NORFOLK, Va. - A local supply chain expert says despite some stresses, the food supply chain remains strong in the United States during the COVID-19 pandemic.
Dr. Erika Marsillac is an associate professor of Information Technology & Decision Sciences at Old Dominion University in Norfolk.
She studies supply chains and has been paying close attention to what's happened since the COVID-19 pandemic began.
"I don’t agree that it’s broken because we do have resiliency built in to quite a bit of the supply chain, but obviously when you have some empty store shelves, things like that, everything isn’t working quite as a it should," she told News 3 anchor Todd Corillo.
"Overall, I want to emphasize that we have enough food. In the United States, we actually have a plethora of food options," Dr. Marsillac added.

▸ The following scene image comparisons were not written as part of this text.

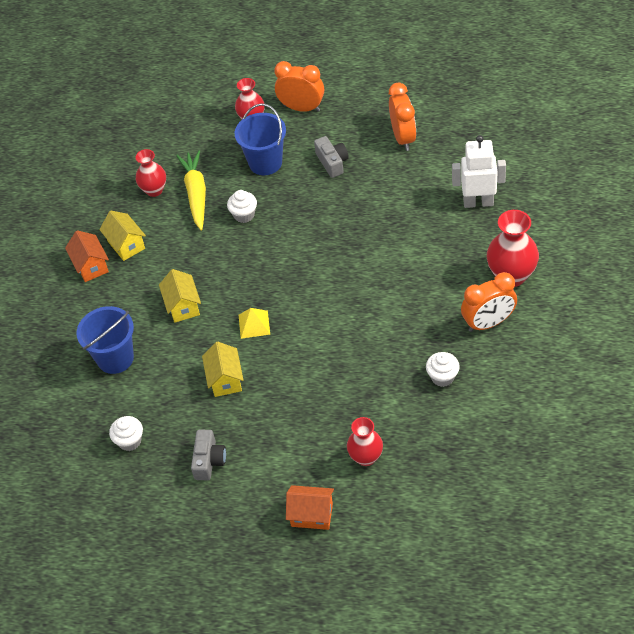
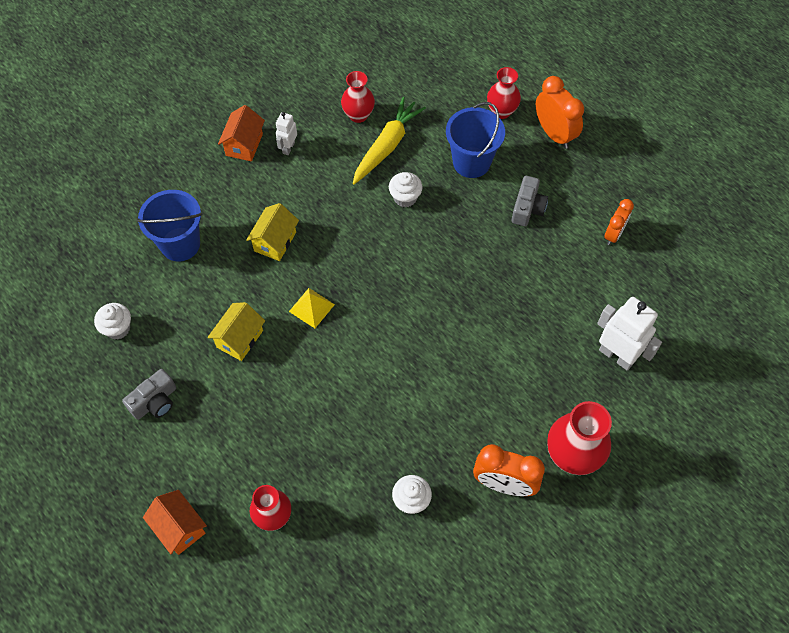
camera: 35 degrees right, 10 degrees up
yellow house [99,211,146,261] -> white robot [276,112,297,155]
orange clock [389,83,416,151] -> orange clock [604,199,634,245], size x0.64

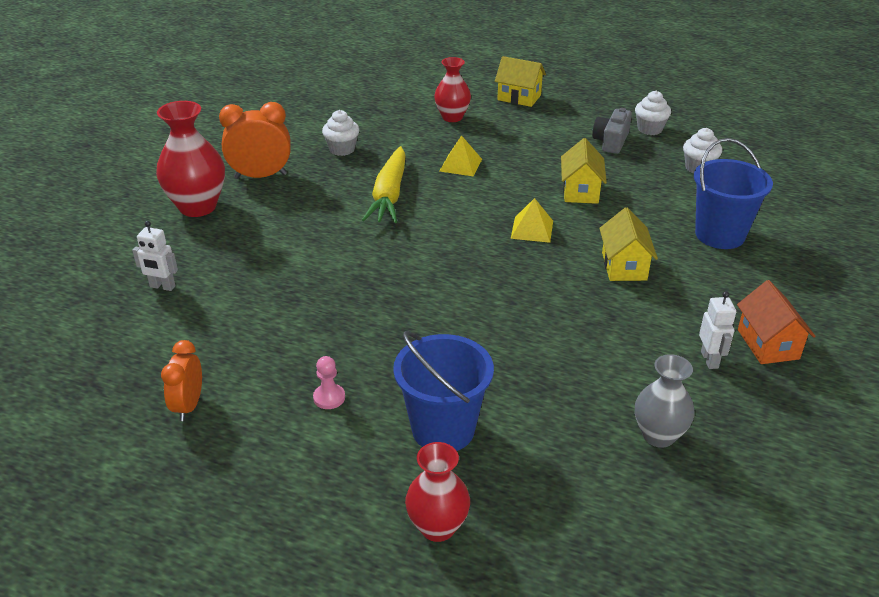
camera: 155 degrees right, 25 degrees down
orange house [143,490,207,555] -> yellow house [495,56,546,107]
red vase [341,71,375,123] -> grey vase [635,354,694,448]
yellow carrot [353,97,426,184] -> yellow carrot moved to [362,146,406,223]
white cupcake [389,172,423,207] -> white cupcake moved to [635,91,671,135]
grey camera [511,176,548,226] -> pink pawn [313,356,345,409]
orange clock [536,76,584,149] -> none
white robot [597,297,662,371] -> white robot [132,221,178,291], size x0.55
none -> yellow pyramid [440,135,482,177]

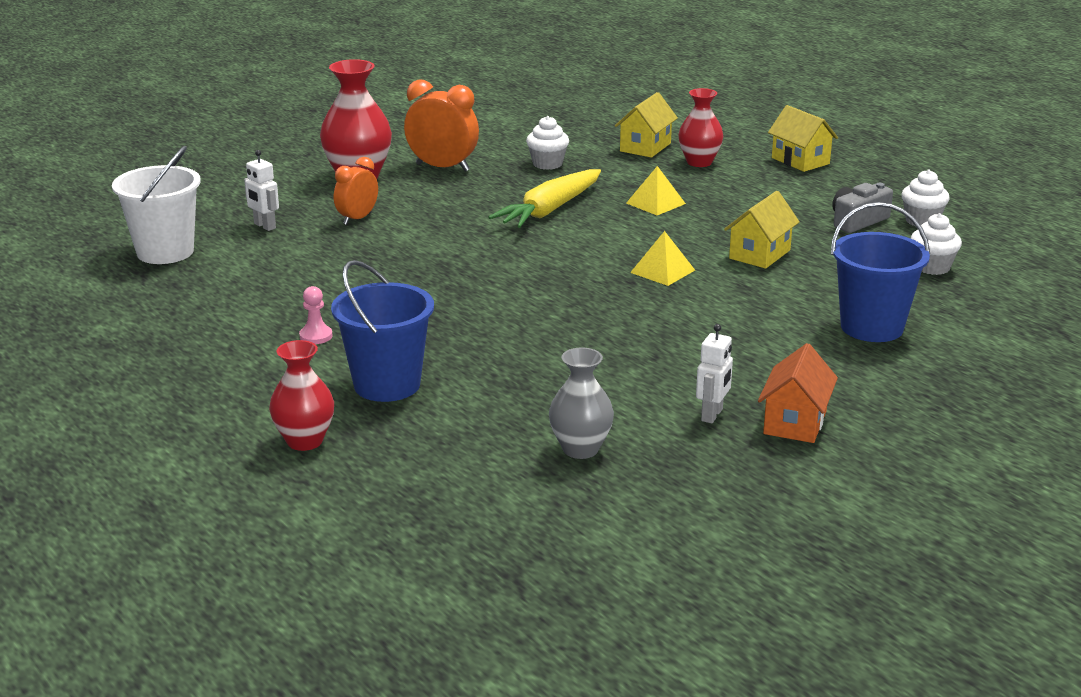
camera: 30 degrees right, 10 degrees down
orange clock [161,340,202,421] -> orange clock moved to [334,157,378,225]
yellow house [599,207,658,281] -> yellow house moved to [615,92,678,158]
none -> white bucket [112,146,201,264]

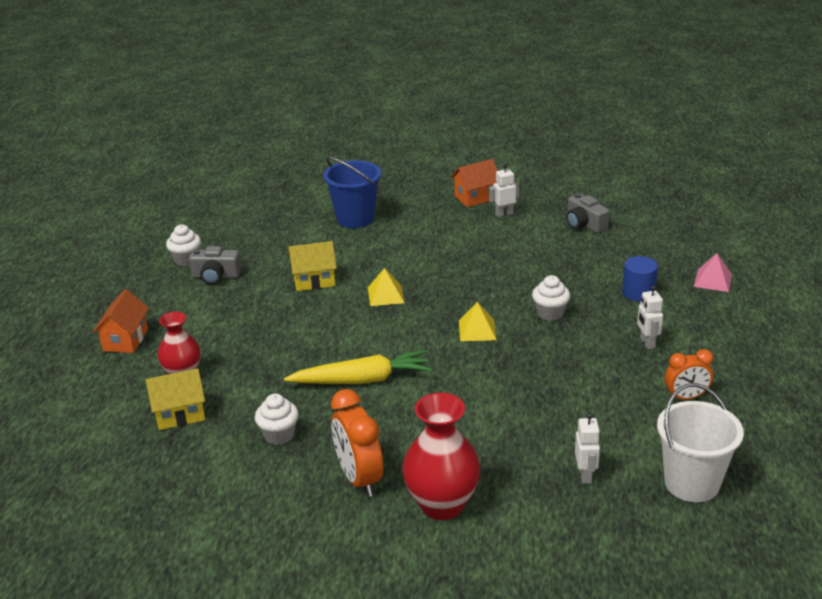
camera: 135 degrees left, 5 degrees up
red vase [269,340,334,451] -> pink pyramid [694,253,732,292]
pink pawn [299,286,333,344] -> white robot [637,285,663,349]
blue bucket [331,260,434,402] -> blue cylinder [622,256,658,301]
orange clock [334,157,378,225] -> orange clock moved to [665,349,713,400]
grey vase [549,348,614,459] -> grey camera [566,193,610,233]
yellow pyramid [626,166,686,215] -> yellow pyramid moved to [459,302,496,341]
yellow house [768,105,838,172] -> orange house [93,289,149,353]
white cupcake [911,213,962,275] -> white cupcake moved to [532,275,570,321]

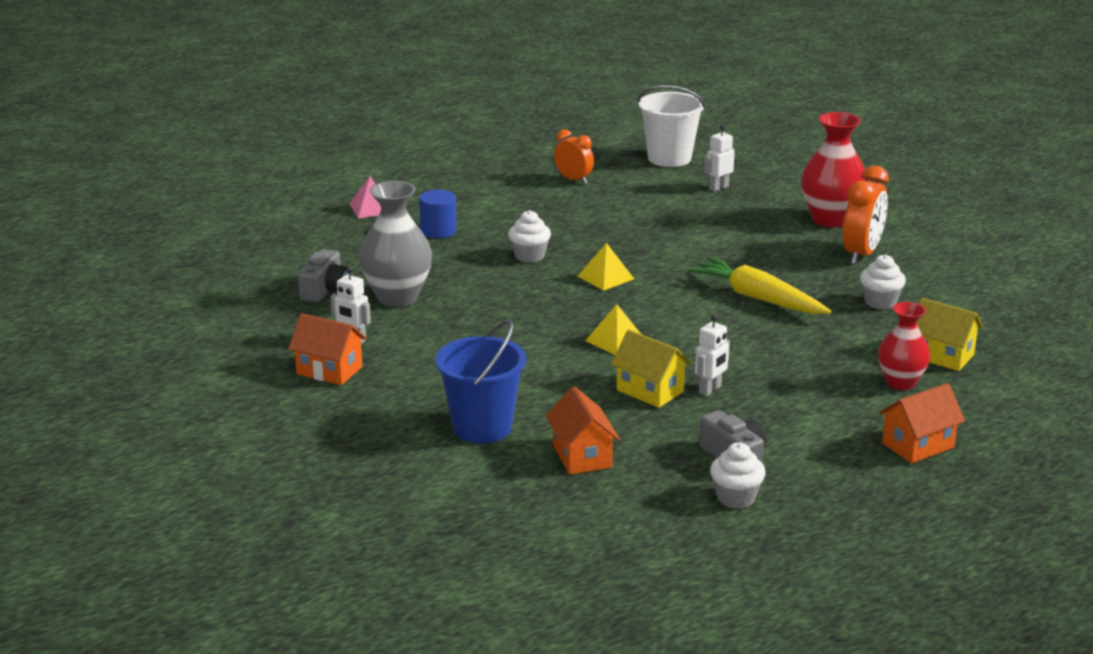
camera: 130 degrees left, 5 degrees down
white robot [637,285,663,349] -> white robot moved to [695,314,730,396]
none -> grey vase [359,181,432,307]
none -> orange house [546,386,620,475]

Early in the pandemic, toilet paper became scarce on store shelves. Dr. Marsillac attributes that to several factors.
"Anyone who wasn’t an essential worker had to go home. The schools closed and the workplaces closed. So, suddenly you need a different volume of toilet paper at home than you needed before. I think, too, there was also a lot of panic buying."
Now with meat processing facilities becoming outbreak centers of COVID-19, Dr. Marsillac says there will likely be some changes when it comes to finding your favorite meats, but she says you shouldn't worry too much.
“There are going to be impacts from that, but keep in mind that they also process a portion of the meat that we have. So, there are many other options."
"What I would say is that you’ll probably see short-term shortages for some kinds of meat, particularly the ones that use a lot of human intervention. Deboning a chicken to the nice pretty boneless chicken breast that everyone likes to cook with because it’s so easy takes more work than buying an entire chicken. So, you’ll see some shortages there, but they’re not going to be long-term," Dr. Marsillac added.
Overall, Dr. Marsillac says the supply chain remains strong and wants people to be reassured that there will be plenty of food on store shelves in the weeks ahead.